Non Aligned Movement

The Movement of Non-Aligned Countries was created and founded during the collapse of the colonial system and the independence struggles of the peoples of Africa, Asia, Latin America and other regions of the world and at the height of the Cold War. During the early days of the Movement, its actions were a key factor in the decolonization process, which led later to the attainment of freedom and independence by many countries and peoples and to the founding of tens of new sovereign States. Throughout its history, the Movement of Non-Aligned Countries has played a fundamental role in the preservation of world peace.

While some meetings with a third-world perspective were held before 1955, historians consider that the Bandung Asian-African Conference is the most immediate antecedent to the creation of the Non-Aligned Movement. This Conference was held on April 18-24, 1955 and gathered 29 Heads of States belonging to the first post-colonial generation of leaders from the two continents with the aim of identifying and assessing world issues at the time and pursuing out joint policies in international relations.

The principles that would govern relations among large and small nations, known as the "Ten Principles of Bandung," were proclaimed at that Conference. Such principles were adopted later as the main goals and objectives of the policy of non-alignment. The fulfillment of those principles became the essential criterion for Non-Aligned Movement membership; it is what was known as the "quintessence of the Movement" until the early 1990s.

The primary of objectives of the non-aligned countries focused on the support of self-determination, national independence and the sovereignty and territorial integrity of States; opposition to apartheid; non-adherence to multilateral military pacts and the independence of non-aligned countries from great power or block influences and rivalries; the struggle against imperialism in all its forms and manifestations; the struggle against colonialism, neocolonialism, racism, foreign occupation and domination; disarmament; non-interference into the internal affairs of States and peaceful coexistence among all nations; rejection of the use or threat of use of force in international relations; the strengthening of the United Nations; the democratization of international relations; socioeconomic development and the restructuring of the international economic system; as well as international cooperation on an equal footing.

Since its inception, the Movement of Non-Aligned Countries has waged a ceaseless battle to ensure that peoples being oppressed by foreign occupation and domination can exercise their inalienable right to self-determination and independence.

During the 1970s and 1980s, the Movement of Non-Aligned Countries played a key role in the struggle for the establishment of a new international economic order that allowed all the peoples of the world to make use of their wealth and natural resources and provided a wide platform for a fundamental change in international economic relations and the full economic emancipation of the countries of the South.

To this day, thirteen Summit Conferences of the Non-Aligned Movement have been held.
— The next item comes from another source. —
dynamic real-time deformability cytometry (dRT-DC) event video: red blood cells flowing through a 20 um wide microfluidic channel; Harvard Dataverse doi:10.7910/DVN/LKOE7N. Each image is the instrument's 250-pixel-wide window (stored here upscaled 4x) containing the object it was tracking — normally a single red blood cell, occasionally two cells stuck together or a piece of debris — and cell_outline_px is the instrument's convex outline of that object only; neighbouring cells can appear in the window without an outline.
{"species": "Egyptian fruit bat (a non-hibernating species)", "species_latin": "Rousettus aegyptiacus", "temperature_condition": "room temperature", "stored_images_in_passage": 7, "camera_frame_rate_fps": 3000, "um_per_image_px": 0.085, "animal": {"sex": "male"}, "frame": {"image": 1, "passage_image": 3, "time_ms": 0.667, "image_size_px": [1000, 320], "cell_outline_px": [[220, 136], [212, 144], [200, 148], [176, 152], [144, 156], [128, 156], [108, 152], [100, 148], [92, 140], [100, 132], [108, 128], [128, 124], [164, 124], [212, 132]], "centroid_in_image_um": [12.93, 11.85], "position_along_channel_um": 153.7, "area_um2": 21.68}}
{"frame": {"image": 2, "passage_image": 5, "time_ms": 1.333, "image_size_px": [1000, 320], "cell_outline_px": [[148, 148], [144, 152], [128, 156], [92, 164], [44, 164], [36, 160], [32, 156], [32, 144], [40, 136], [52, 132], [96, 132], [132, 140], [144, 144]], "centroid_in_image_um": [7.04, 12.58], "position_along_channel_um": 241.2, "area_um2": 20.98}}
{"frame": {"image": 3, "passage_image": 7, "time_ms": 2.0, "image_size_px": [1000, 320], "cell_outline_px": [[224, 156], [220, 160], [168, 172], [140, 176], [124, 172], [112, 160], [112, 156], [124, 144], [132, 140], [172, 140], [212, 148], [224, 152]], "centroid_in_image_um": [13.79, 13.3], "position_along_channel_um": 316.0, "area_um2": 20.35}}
THE TEN PRINCIPLES OF BANDUNG
1. Respect of fundamental human rights and of the objectives and principles of the Charter of the United Nations.
2. Respect of the sovereignty and territorial integrity of all nations.
3. Recognition of the equality among all races and of the equality among all nations, both large and small.
4. Non-intervention or non-interference into the internal affairs of another country.
5. Respect of the right of every nation to defend itself, either individually or collectively, in conformity with the Charter of the United Nations.
6. A. Non-use of collective defense pacts to benefit the specific interests of any of the great powers.
   B. Non-use of pressures by any country against other countries.
7. Refraining from carrying out or threatening to carry out aggression, or from using force against the territorial integrity or political independence of any country.
8. Peaceful solution of all international conflicts in conformity with the Charter of the United Nations.
9. Promotion of mutual interests and of cooperation.
10. Respect of justice and of international obligations.